Более притворяясь пьяным, чем на самом деле, спьяневший дед нарочно потешно-комически отбивался от жены, под общий смех соседей, – никак он не поддавался на ее уговоры. Потом шли под руку, Данилу гнуло и клонило.
– …До ста лет жить хотца, Стеша, – говорил он. – И вот думал я, что хоть не молод, а повеселю еще народ, ан нет, задвохаться стал. Приходит всему предел, знать, прошло и мое времечко.
И всю ночь тяжко спал старик, с полуоткрытыми глазами, как мертвый. Степанида тяжко вставала в ночи, не зажигая свет, в светлую весеннюю ночь, спрашивала, заглядывая в бледно-синее лицо мужа:
– Сердце болит, Данилушка?
…Утром два выстрела, один за другим, взбодрили тишину деревни – ударили, эхом отозвались, догнали друг друга, встретились и сплелись. Кольцом сошлось эхо и умерло вдали четырежды.
– Эка штука, – сказал, привставая и вслушиваясь, наваливаясь на подоконник грудью, Данила, – глянь-ка, стреляют, никак охота.
– На кого? – насторожилась старуха.
– Вот бог знает, кто и есть: для уток поздно, май уже. Да и на тетерева поздно. Уж не городские ли?

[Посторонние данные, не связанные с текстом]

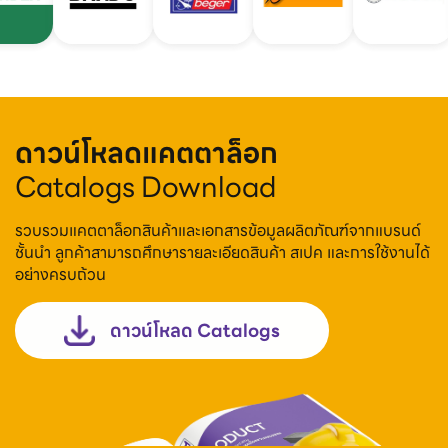
ดาวน์โหลดแคตตาล็อก
Catalogs Download
รวบรวมแคตตาล็อกสินค้าและเอกสารข้อมูลผลิตภัณฑ์จากแบรนด์
ชั้นนำ ลูกค้าสามารถศึกษารายละเอียดสินค้า สเปค และการใช้งานได้
อย่างครบถ้วน
ดาวน์โหลด Catalogs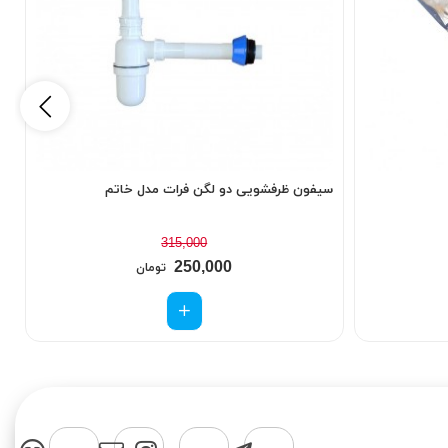
سیفون ظرفشویی دو لگن فرات مدل خاتم
س
315,000
250,000
تومان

– Городские и есть, наши давно не палят, не на что баловаться, на хлеб не хватает.
На горизонте повис столб: густо и плотно шел-поднимался шлейф пыли, словно гарь за подбитым самолетом, вздымалась пыль вверх, обозначая путь горбатой иномарки, – шлейф пыли заволакивал дали, медленно полз под угор. Грозный клаксон причудливым звуком оглашал окрестность. Клаксону вторила визгливая музыка. Упруго била она, эта заморская музыка в динамики «лендровера», вытряхивалась на улицу. Глухо и непривычно трещало в сплетении звуков, рег-свинг, граунд-свинг… – кто-то бренчал глухо на банджо, перемежая аккорды с чехардой перестуков непонятного инструмента, то ли бубна, то ли барабана – словно палкой по забору частил опытный джазмен, тер как бы палкой по стиральной доске.
– Ух, открой, Валера, открой окно! Душа воли просит! «Вот моя деревня, вот мой дом родной…»
– Деревня – это да, деревня твоя – красавица: «Утонула деревня в ухабинах…» А в курицу ты даже и с двух раз не попал! Шефу скажу, пусть в тираж тебя спишет: слепой ты, нет, не стрелок, не личный ты охранник.
– В тираж? Да где он такого найдет… Я боец! Слышишь, ты… Как там тебя, водила!
Мелко семеня, удирали из-под колес куры, спешили в сады, пролезали сквозь колья частокола – и метались в стороны растерянно, едва умея отыскать прогал. Чья-то собака бросилась сдуру под колеса, да вовремя отскочила.